Anyway, my cravings have been tamed somewhat by keeping boxes of Quaker Oats Instant Grits in my desk. From time to time, as the cravings become too strong to ignore, I make my way to the coffee room where I mix them in the hot water on tap from the big coffee maker. Stir, let sit for a few, then enjoy all that ersatz Southern goodness!
“Like Mom used to make?” Hardly. Not even nearly as good as NANCY makes, but it’ll do when the cravings get to be too strong.
Hey, I don’t smoke, drink alcohol, gamble or go to strip clubs. My grits obsession is a small indulgence (and only 100 calories per serving, with no fat!)

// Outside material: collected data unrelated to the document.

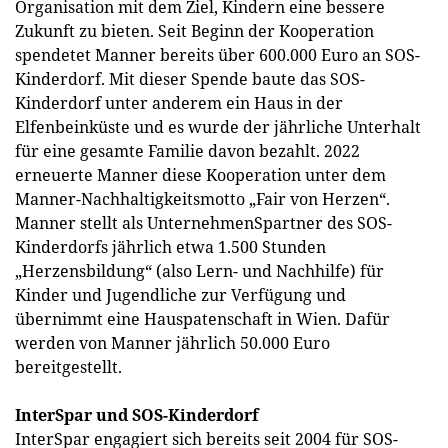
Organisation mit dem Ziel, Kindern eine bessere
Zukunft zu bieten. Seit Beginn der Kooperation
spendetet Manner bereits über 600.000 Euro an SOS-
Kinderdorf. Mit dieser Spende baute das SOS-
Kinderdorf unter anderem ein Haus in der
Elfenbeinküste und es wurde der jährliche Unterhalt
für eine gesamte Familie davon bezahlt. 2022
erneuerte Manner diese Kooperation unter dem
Manner-Nachhaltigkeitsmotto „Fair von Herzen“.
Manner stellt als UnternehmenSpartner des SOS-
Kinderdorfs jährlich etwa 1.500 Stunden
„Herzensbildung“ (also Lern- und Nachhilfe) für
Kinder und Jugendliche zur Verfügung und
übernimmt eine Hauspatenschaft in Wien. Dafür
werden von Manner jährlich 50.000 Euro
bereitgestellt.
InterSpar und SOS-Kinderdorf
InterSpar engagiert sich bereits seit 2004 für SOS-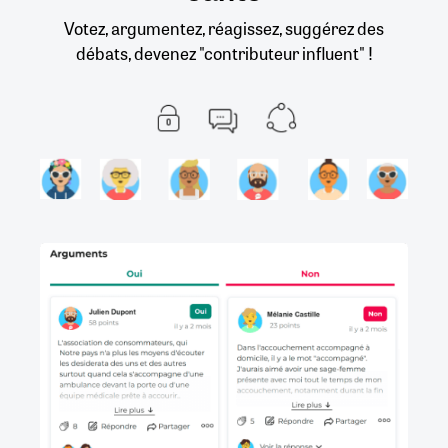
Votez, argumentez, réagissez, suggérez des
débats, devenez "contributeur influent" !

Love to all, and I’ll keep on spoonin’ ‘em up!
Wait a while
January 6, 2008 | Uncategorized | No Comments
It might be a few months before we ever get all of the things shipped off that we need to mail to some of you, but we will gradually get it done. Luis seems to think that some of the stuff that is plastic will break all too pieces. I don’t know?? We’ll play it by ear, and if something shows up at your door, open carefully, it may be in shambles. Don’t worry, it wasn’t expensive in the first place. Sigh, I hope all of you are getting back into the swing of things after the holiday rush. We are still not back together yet. I mean by that….the furniture is still out of place, etc., and I can’t find where I hid stuff to put out Christmas stuff, etc.
Bill-About the Clock
January 3, 2008 | Uncategorized | Comments [1]
Bill, Luis seemed reluctant to do it, but if I nag enough, we’ll look into it. It’s going to cost a fortune to do, and then to restore. Everytime we have a garage sale, people always want to buy it! We’re so innondated with doctor’s appointments, and today, I got stuck with three times a week, just for getting my left toe worked on. They can’t operate to correct it, because I have fibromyalgia AND diabetic damaged nerves, and both diseases forbid surgery. I go to my regular doctor once every three months,and the pain management doctor once a month, and am getting my teeth fitted with lower …er…you know….thingys. And I have a couple of appointments about my problems with heck, I can’t even remember, something to do with bladder trouble and other stuff. And Luis has appointments for this and that. So we plan to sit in doctor’s offices a lot in 2008. Uh-oh, enter Teyla! She wants me to write her a letter.